WASHINGTON – The Federal Reserve expressed concern Wednesday that the persistent viral outbreak will be a drag on the economy and on hiring in the coming months and said it plans to keep its benchmark short-term interest rate pegged near zero to help provide support.
After its policy meeting, the Fed conceded in a statement that the coronavirus pandemic “will weigh heavily on economic activity, employment and inflation.” And, they added: “The path of the economy will depend significantly on the course of the virus” – an acknowledgement that uncertainty about when the health crisis might be solved has complicated the Fed's ability to set interest rate policy.

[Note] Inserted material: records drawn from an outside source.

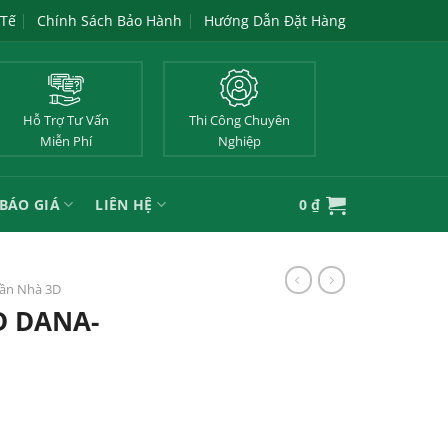
 Tế
Chính Sách Bảo Hành
Hướng Dẫn Đặt Hàng
Hỗ Trợ Tư Vấn
Thi Công Chuyên
Miễn Phí
Nghiệp
BÁO GIÁ
LIÊN HỆ
0
₫
rần Nhà 3D
D DANA-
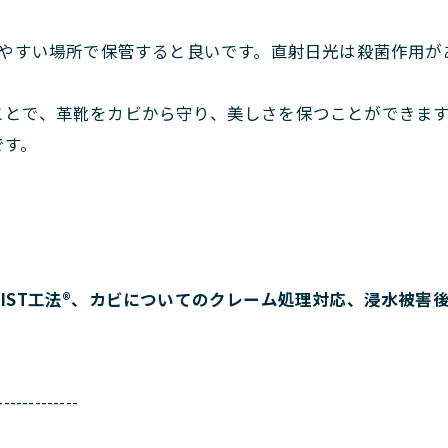
やすい場所で保管すると良いです。直射日光は殺菌作用が
ことで、革靴をカビから守り、美しさを保つことができま
です。
IST工法®、カビについてのクレーム処理対応、浸水被害
-------------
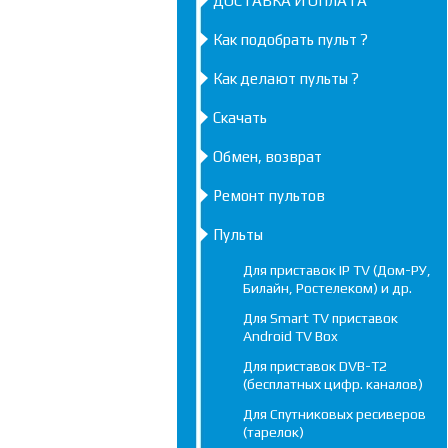
ДОСТАВКА И ОПЛАТА
Как подобрать пульт ?
Как делают пульты ?
Скачать
Обмен, возврат
Ремонт пультов
Пульты
Для приставок IP TV (Дом-РУ,
Билайн, Ростелеком) и др.
Для Smart TV приставок
Android TV Box
Для приставок DVB-T2
(бесплатных цифр. каналов)
Для Спутниковых ресиверов
(тарелок)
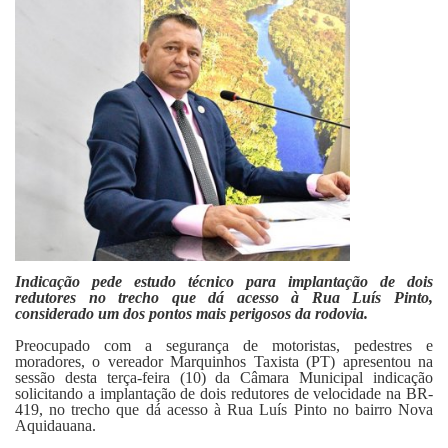
Fale Conosco
Indicação pede estudo técnico para implantação de dois
redutores no trecho que dá acesso à Rua Luís Pinto,
considerado um dos pontos mais perigosos da rodovia.
Preocupado com a segurança de motoristas, pedestres e
moradores, o vereador Marquinhos Taxista (PT) apresentou na
sessão desta terça-feira (10) da Câmara Municipal indicação
solicitando a implantação de dois redutores de velocidade na BR-
419, no trecho que dá acesso à Rua Luís Pinto no bairro Nova
Aquidauana.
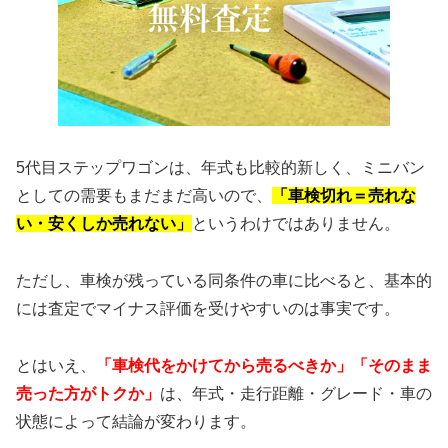
5代目ステップワゴンは、年式も比較的新しく、ミニバン
としての需要もまだまだ高いので、
「車検切れ＝売れな
い・安くしか売れない」
というわけではありません。
ただし、車検が残っている同条件の車に比べると、基本的
には査定でマイナス評価を受けやすいのは事実です。
とはいえ、
「車検代をかけてから売るべきか」「そのまま
売った方がトクか」
は、年式・走行距離・グレード・車の
状態によって結論が変わります。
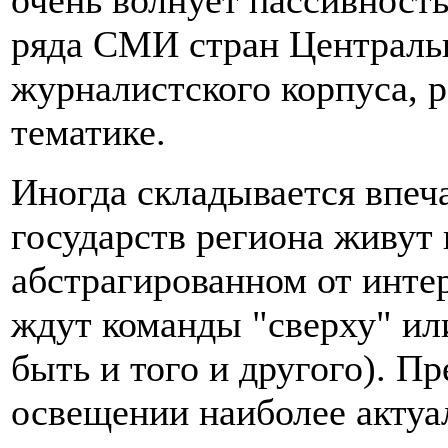
очень волнует пассивност
ряда СМИ стран Централь
журналистского корпуса, 
тематике.
Иногда складывается впеч
государств региона живут 
абстрагированном от интер
ждут команды "сверху" ил
быть и того и другого). П
освещении наиболее акту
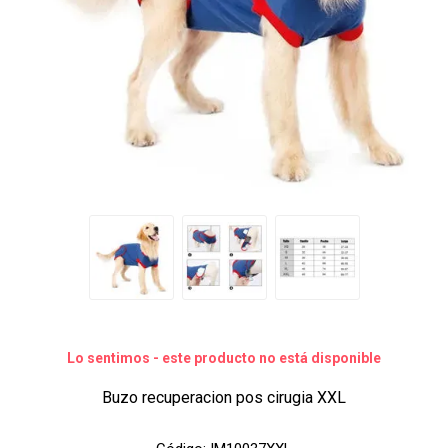
Lo sentimos - este producto no está disponible
Buzo recuperacion pos cirugia XXL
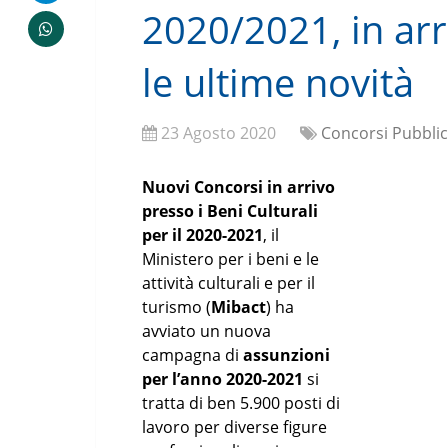
2020/2021, in arr
le ultime novità
23 Agosto 2020
Concorsi Pubblic
Nuovi Concorsi in arrivo
presso i Beni Culturali
per il 2020-2021
, il
Ministero per i beni e le
attività culturali e per il
turismo (
Mibact
) ha
avviato un nuova
campagna di
assunzioni
per l’anno 2020-2021
si
tratta di ben 5.900 posti di
lavoro per diverse figure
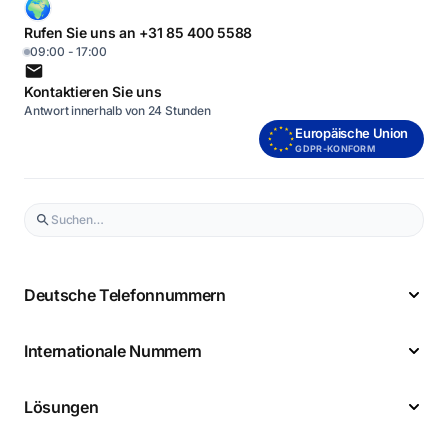
Rufen Sie uns an +31 85 400 5588
09:00 - 17:00
Kontaktieren Sie uns
Antwort innerhalb von 24 Stunden
Europäische Union
GDPR-KONFORM
Deutsche Telefonnummern
Internationale Nummern
Lösungen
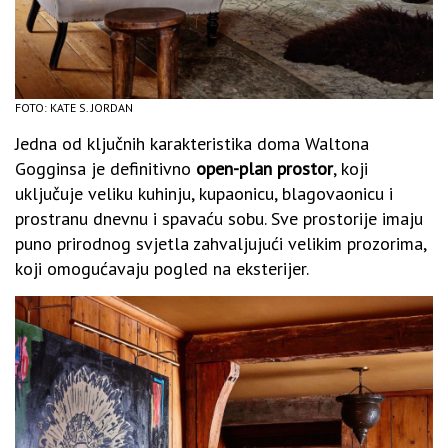
FOTO: KATE S. JORDAN
Jedna od ključnih karakteristika doma Waltona
Gogginsa je definitivno
open-plan prostor
, koji
uključuje veliku kuhinju, kupaonicu, blagovaonicu i
prostranu dnevnu i spavaću sobu. Sve prostorije imaju
puno prirodnog svjetla zahvaljujući velikim prozorima,
koji omogućavaju pogled na eksterijer.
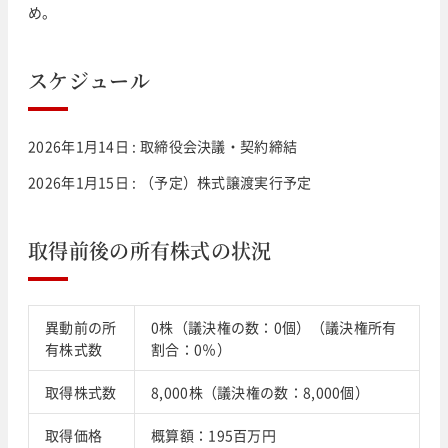
め。
スケジュール
2026年1月14日 : 取締役会決議・契約締結
2026年1月15日 : （予定）株式譲渡実行予定
取得前後の所有株式の状況
異動前の所
0株（議決権の数：0個）（議決権所有
有株式数
割合：0％）
取得株式数
8,000株（議決権の数：8,000個）
取得価格
概算額：195百万円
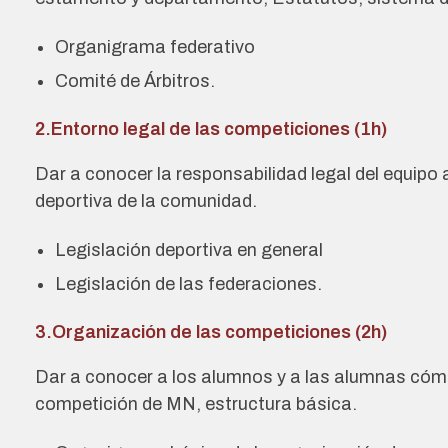
Organigrama federativo
Comité de Árbitros.
2.Entorno legal de las competiciones (1h)
Dar a conocer la responsabilidad legal del equipo a
deportiva de la comunidad.
Legislación deportiva en general
Legislación de las federaciones.
3.Organización de las competiciones (2h)
Dar a conocer a los alumnos y a las alumnas cóm
competición de MN, estructura básica.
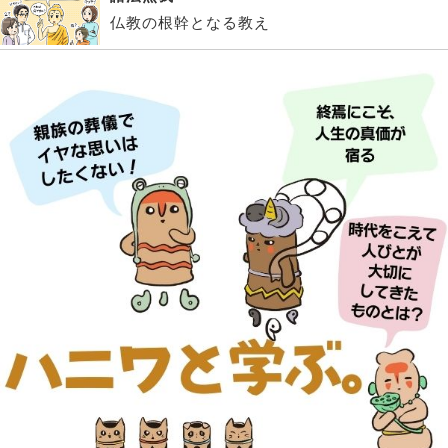
仏教の根幹となる教え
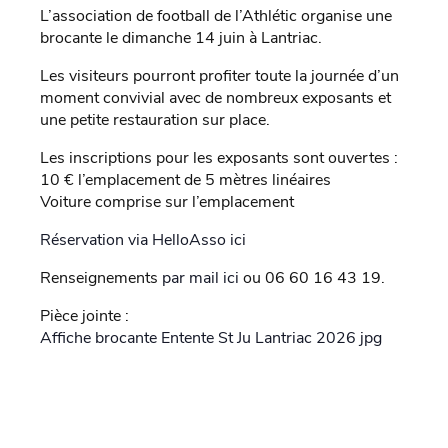
L’association de football de l’Athlétic organise une
brocante le dimanche 14 juin à Lantriac.
Les visiteurs pourront profiter toute la journée d’un
moment convivial avec de nombreux exposants et
une petite restauration sur place.
Les inscriptions pour les exposants sont ouvertes :
10 € l’emplacement de 5 mètres linéaires
Voiture comprise sur l’emplacement
Réservation via HelloAsso ici
Renseignements
par mail ici
ou 06 60 16 43 19.
Pièce jointe :
Affiche brocante Entente St Ju Lantriac 2026 jpg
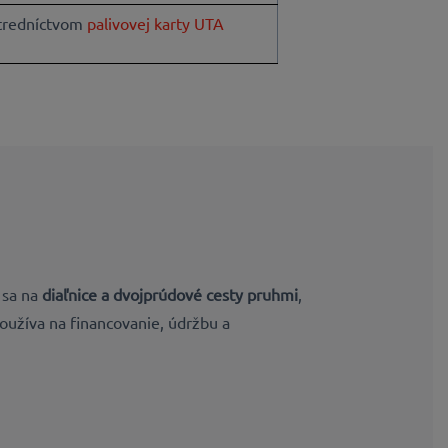
tredníctvom
palivovej karty UTA
 sa na
diaľnice a dvojprúdové cesty pruhmi
,
oužíva na financovanie, údržbu a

It's an observation that Chair Jerome Powell has made, in one way or another, for months as most states have succeeded only fitfully in controlling the virus and the ability of businesses to stay open. And it suggested that Powell and the Fed envision a prolonged recovery whose outcome will depend at least as much on the path of the virus as on the actions the Fed might take.
“A full recovery,” Powell said at a news conference, “is unlikely until people are confident that it is safe to engage in a broad range of activities.” In the meantime, he said, “We are committed to using our full range of tools to support the economy.”
The Fed announced no new policies in its statement. It said it will also continue to buy about $120 billion in Treasury and mortgage bonds each month, which are intended to inject cash into financial markets and spur borrowing and spending.